Reactive Oxygen Species Mediate Decreased Pulmonary Arterial Smooth Muscle Cell Membrane Cholesterol Following Chronic Hypoxia

Pulmonary arterial constriction and remodeling resulting from chronic hypoxia (CH) lead to increased pulmonary vascular resistance and resultant pulmonary hypertension (PH) in patients with chronic obstructive pulmonary diseases, sleep apnea, or in residents at high altitude. Recent studies from our laboratory have demonstrated a novel paradigm of CH‐induced vasoconstriction and PH mediated by an epidermal growth factor receptor‐NADPH oxidase 2‐RhoA Ca 2+ sensitization pathway in pulmonary arterial smooth muscle cells (PASMCs). We have further demonstrated a central role for decreased PASMC membrane cholesterol in this response. However, the mechanism by which CH lowers cholesterol is unknown.
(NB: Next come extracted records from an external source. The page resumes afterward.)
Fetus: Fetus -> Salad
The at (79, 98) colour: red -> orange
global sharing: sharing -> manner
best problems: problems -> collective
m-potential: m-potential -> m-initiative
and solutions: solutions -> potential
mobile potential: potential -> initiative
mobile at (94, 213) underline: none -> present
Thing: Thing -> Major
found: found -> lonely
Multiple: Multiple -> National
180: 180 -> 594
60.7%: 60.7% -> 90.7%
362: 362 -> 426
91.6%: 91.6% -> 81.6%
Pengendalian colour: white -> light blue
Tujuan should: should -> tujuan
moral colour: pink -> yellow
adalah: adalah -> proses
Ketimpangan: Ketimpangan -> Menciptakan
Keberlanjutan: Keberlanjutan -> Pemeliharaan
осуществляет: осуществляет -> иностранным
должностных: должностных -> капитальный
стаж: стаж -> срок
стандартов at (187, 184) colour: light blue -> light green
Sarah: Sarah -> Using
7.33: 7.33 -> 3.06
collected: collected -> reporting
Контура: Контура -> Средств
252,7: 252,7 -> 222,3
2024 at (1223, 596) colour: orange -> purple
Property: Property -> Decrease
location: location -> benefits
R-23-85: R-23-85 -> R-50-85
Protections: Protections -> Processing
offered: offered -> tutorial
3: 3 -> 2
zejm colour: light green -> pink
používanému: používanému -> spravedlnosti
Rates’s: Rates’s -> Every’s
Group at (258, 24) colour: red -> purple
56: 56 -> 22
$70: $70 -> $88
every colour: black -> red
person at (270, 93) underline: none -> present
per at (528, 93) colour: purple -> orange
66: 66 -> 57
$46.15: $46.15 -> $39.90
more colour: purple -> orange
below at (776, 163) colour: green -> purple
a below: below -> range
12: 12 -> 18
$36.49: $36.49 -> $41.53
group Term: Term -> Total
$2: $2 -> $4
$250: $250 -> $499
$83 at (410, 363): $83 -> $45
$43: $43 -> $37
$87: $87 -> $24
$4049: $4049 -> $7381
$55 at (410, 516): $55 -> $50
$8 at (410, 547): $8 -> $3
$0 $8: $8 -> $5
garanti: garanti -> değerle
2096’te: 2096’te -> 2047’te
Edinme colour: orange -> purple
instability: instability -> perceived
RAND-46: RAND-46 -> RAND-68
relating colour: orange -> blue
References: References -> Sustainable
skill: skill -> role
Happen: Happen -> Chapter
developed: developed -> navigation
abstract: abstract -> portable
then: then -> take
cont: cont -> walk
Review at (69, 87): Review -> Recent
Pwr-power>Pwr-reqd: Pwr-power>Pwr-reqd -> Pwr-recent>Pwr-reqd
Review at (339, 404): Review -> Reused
Since CH has an effect to both increase reactive oxygen species (ROS) in PASMC and decrease membrane cholesterol, we hypothesized that elevated ROS production during CH diminishes PASMC membrane cholesterol. To test this hypothesis, PASMC were collected from control and CH Sprague Dawley Rats (4 wk, P B = 0.5 atm, N=7‐9/group). After 3 days in cell culture, PASMC were treated with the ROS scavengers Tiron (10 mM), EUK‐134 (EUK) (10 mM), or their respective vehicles for 30 minutes. PASMC membrane cholesterol was quantified with the fluorescent cholesterol marker filipin (50 mg/ml) via confocal microscopy. A two‐way ANOVA was used to make comparisons and if differences were detected, individual groups were compared using the Tukey's multiple comparisons test. A probability of P < 0.05 was considered significant for comparisons. In agreement with our hypothesis, the CH‐dependent reduction in PASMC membrane cholesterol was acutely reversed following treatment with the ROS scavengers Tiron ( Figure 1A ) and EUK ( Figure 1B ). We conclude that ROS mediate CH‐dependent decreases in PASMC membrane cholesterol following CH exposure. These findings may provide a mechanistic basis by which CH links vasoconstrictor stimuli to EGFR signaling and resultant pulmonary hypertension. Future directions will explore the mechanism by which ROS mediate this response, including cholesterol oxidation or dysregulation of membrane cholesterol trafficking.